With pictures removed, print the listing exactly.

[Opening Records for processing section]

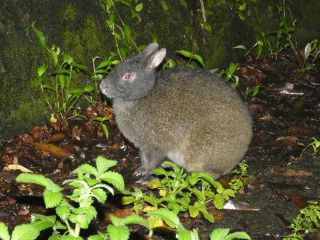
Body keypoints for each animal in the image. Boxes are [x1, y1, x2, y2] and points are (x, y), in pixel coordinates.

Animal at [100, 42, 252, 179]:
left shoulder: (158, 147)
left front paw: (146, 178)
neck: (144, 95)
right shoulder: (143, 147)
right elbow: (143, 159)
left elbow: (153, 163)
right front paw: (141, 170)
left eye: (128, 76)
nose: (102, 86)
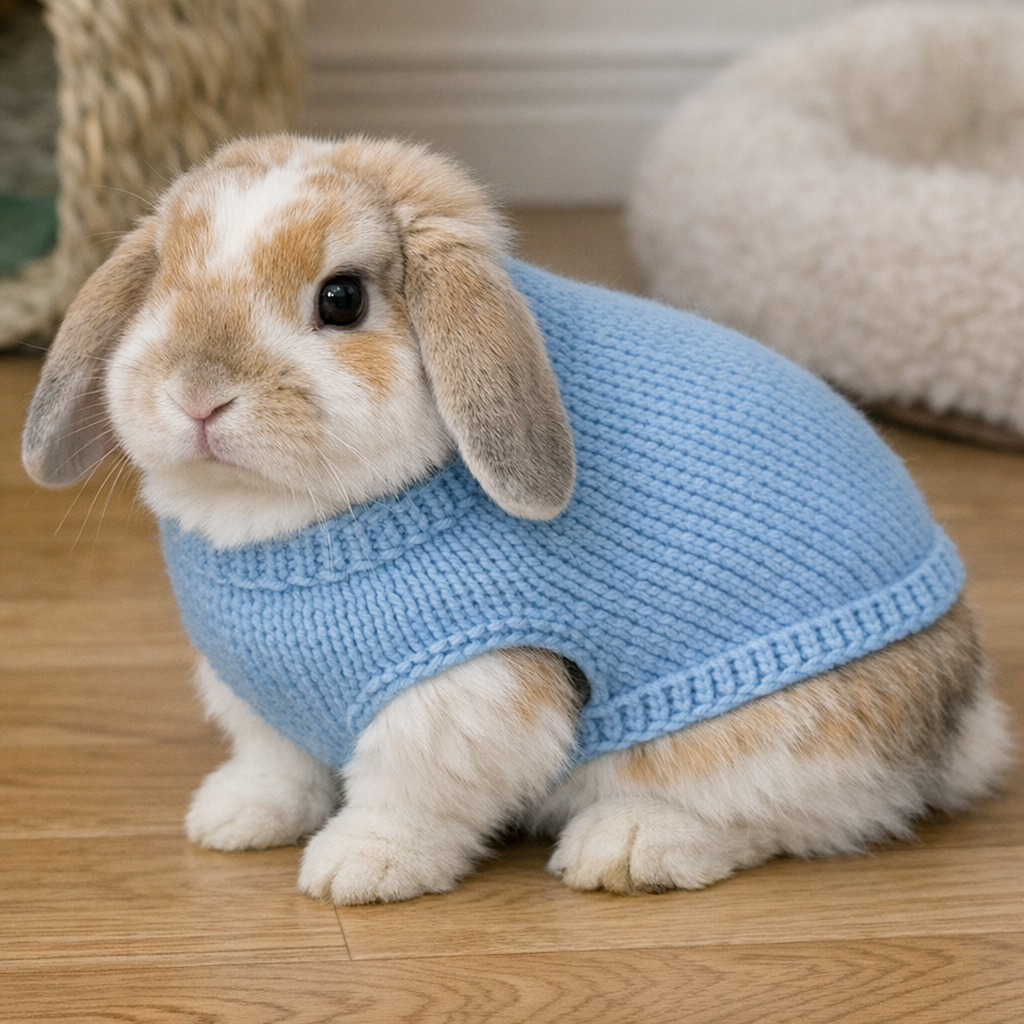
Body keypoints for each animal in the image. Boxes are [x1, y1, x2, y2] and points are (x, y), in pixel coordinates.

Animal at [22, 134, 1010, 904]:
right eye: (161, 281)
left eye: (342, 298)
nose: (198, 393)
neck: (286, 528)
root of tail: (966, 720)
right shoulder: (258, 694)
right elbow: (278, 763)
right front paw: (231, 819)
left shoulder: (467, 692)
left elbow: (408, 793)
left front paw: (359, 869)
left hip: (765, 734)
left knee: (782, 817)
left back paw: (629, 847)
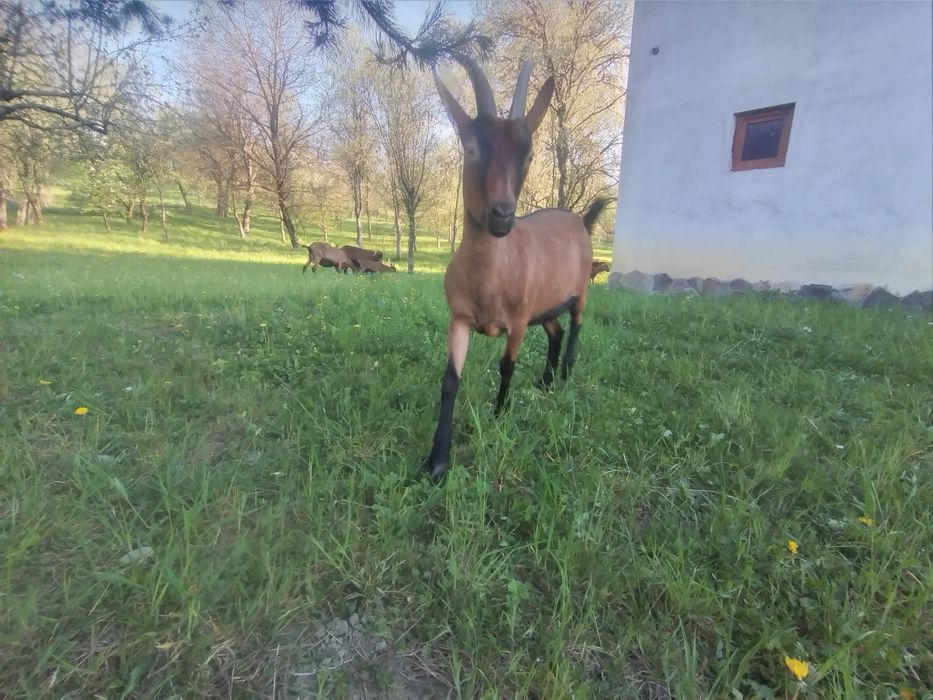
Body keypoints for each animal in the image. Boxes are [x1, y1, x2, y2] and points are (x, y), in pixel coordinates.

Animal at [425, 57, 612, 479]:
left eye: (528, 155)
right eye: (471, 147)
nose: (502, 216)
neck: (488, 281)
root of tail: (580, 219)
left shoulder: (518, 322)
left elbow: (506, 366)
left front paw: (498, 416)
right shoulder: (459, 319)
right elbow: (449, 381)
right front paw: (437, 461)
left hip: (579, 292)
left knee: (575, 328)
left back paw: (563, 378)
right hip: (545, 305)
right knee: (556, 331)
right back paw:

[Closing Records for processing section]

Reply to the exercise:
Body keypoints for each animal in the image. Boxes are [x1, y1, x2, y2] and points are (x, y), in pixel coordinates.

Animal at [100, 42, 252, 179]:
left shoulder: (158, 147)
left front paw: (146, 178)
neck: (144, 95)
right shoulder: (143, 147)
right elbow: (143, 159)
left elbow: (153, 163)
right front paw: (141, 170)
left eye: (128, 76)
nose: (102, 86)
Body keypoints for each animal in the image. Boxes are [x1, y1, x2, y2] and points are (x, y), in pixel coordinates.

Animal at [22, 134, 1010, 904]:
right eye: (161, 281)
left eye: (342, 298)
nose: (198, 393)
neck: (286, 528)
root of tail: (966, 720)
right shoulder: (258, 694)
right elbow: (278, 763)
right front paw: (231, 819)
left shoulder: (467, 692)
left elbow: (408, 793)
left front paw: (359, 869)
left hip: (765, 734)
left knee: (782, 817)
left back paw: (629, 847)
Body keypoints for each animal in the image. Boxes are [x1, y1, x2, y2] and points are (x, y), in pixel coordinates.

Animal at [425, 57, 612, 479]:
left eye: (528, 155)
right eye: (471, 147)
nose: (502, 216)
neck: (488, 281)
root of tail: (580, 219)
left shoulder: (518, 322)
left elbow: (506, 366)
left front paw: (498, 416)
right shoulder: (459, 319)
right elbow: (449, 381)
right front paw: (437, 461)
left hip: (579, 292)
left knee: (575, 328)
left back paw: (563, 378)
right hip: (545, 305)
right knee: (556, 331)
right back paw:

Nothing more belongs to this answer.